Jennifer Goff and Julia Moriarty
In This Issue:
  • Great Art Has No Nationality: How Ives Adapts
  • Representations of Irish Identity and the Easter Rising in Sebastian Barry's Ancestors Cycle
  • "De-Dandification" and the "Name of the Father": Masculinity and Fatherhood in Wilde's The Importance of Being Earnest
  • Really Sell It To Me: Immersive Theatre as Ideal Commodity
  • From "Hakuna Matata" to "Hasa Diga Eebowai":  Paradoxical Bliss in The Book of Mormon
  • From Conflict to Concord: Lessons from the Mouse
Seeds

Co-Founder of the Moscow Art Theatre Vladimir Nemirovich Danchenko introduced the concept of the seed (зерно) to describe the central element that underlies and ties together all events in a script. In this issue, the seeds our authors explore of their respective theatrical and narrative events are necessarily varied - from national to personal identity, from commercialism to humanism, from legend to childhood.

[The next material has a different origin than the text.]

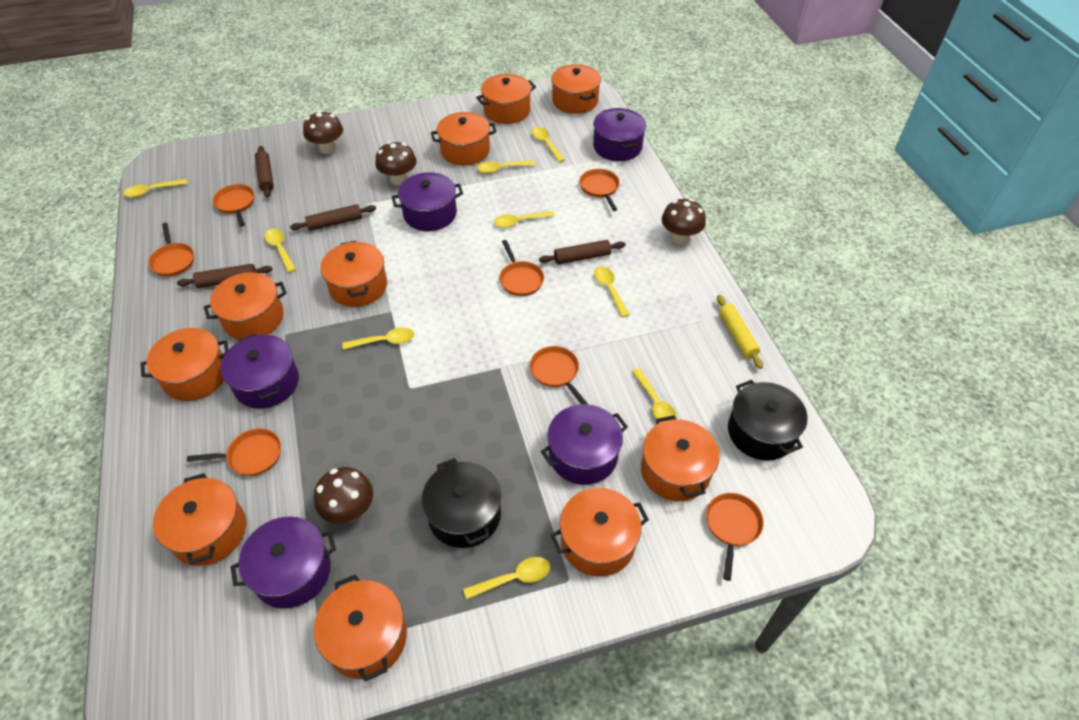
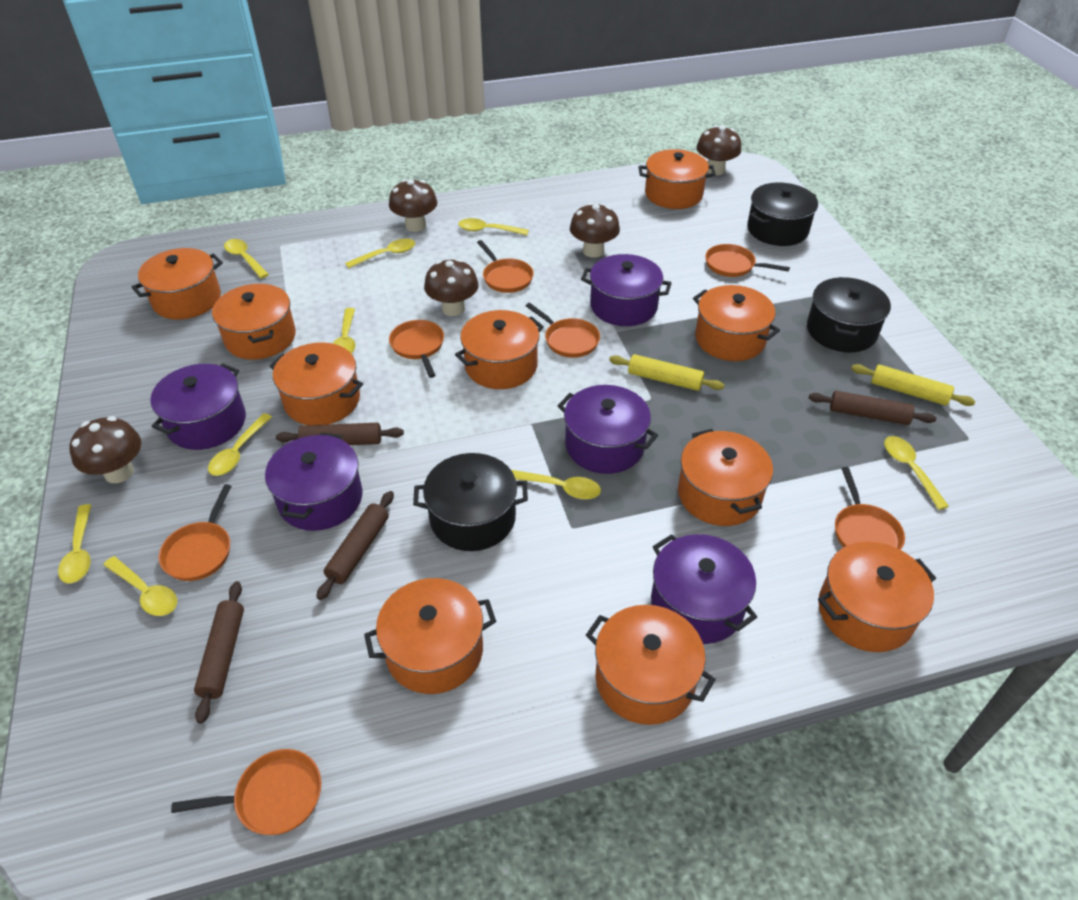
black pot: [422,458,502,548] [728,380,808,461] = 2 -> [413,453,528,551] [747,183,818,246] [807,277,891,352] = 3
brown mushroom: [303,110,343,154] [314,467,373,524] [375,141,417,185] [662,198,706,244] = 4 -> [69,416,141,483] [389,179,437,232] [424,259,479,316] [570,203,620,258] [696,125,741,175] = 5
yellow rolling pin: [717,295,763,369] = 1 -> [609,354,724,391] [851,364,975,406] = 2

Our first three articles examine seeds of identity in their respective texts. A sort of reductive, cartoonish nationality grounds Daniel Ciba's exploration of David Ives's popular adaptations, while sincere, deeply felt national identity and trauma are at the heart of Kristi Good's study of Sebastian Barry's Ancestors Cycle. And Sebastian Tanner follows identity away from the nation to the "Name of the Father" in his exploration of masculinity in The Importance of Being Earnest. Our other three articles focus more on the mode of story telling than on the stories themselves, investigating the seeds of the audience's relationship to the performance or the story. Kelsey Laine Jacobson examines the immersive theatre experience and the value of the fundamental element of repeatability. Mead K. Hunter delves into traditional Disney narrative structures and the way they may expand to engage international viewers. And Norman Cahn picks apart the musical and experiential construction of nostalgia in the raucous "Hasa Diga Eebowai" from The Book of Mormon. These thoughtful discussions explore the seeds of performances, texts, and the theatrical event itself, in conversation with the ways in which these seeds take root in the audiences that engage with them.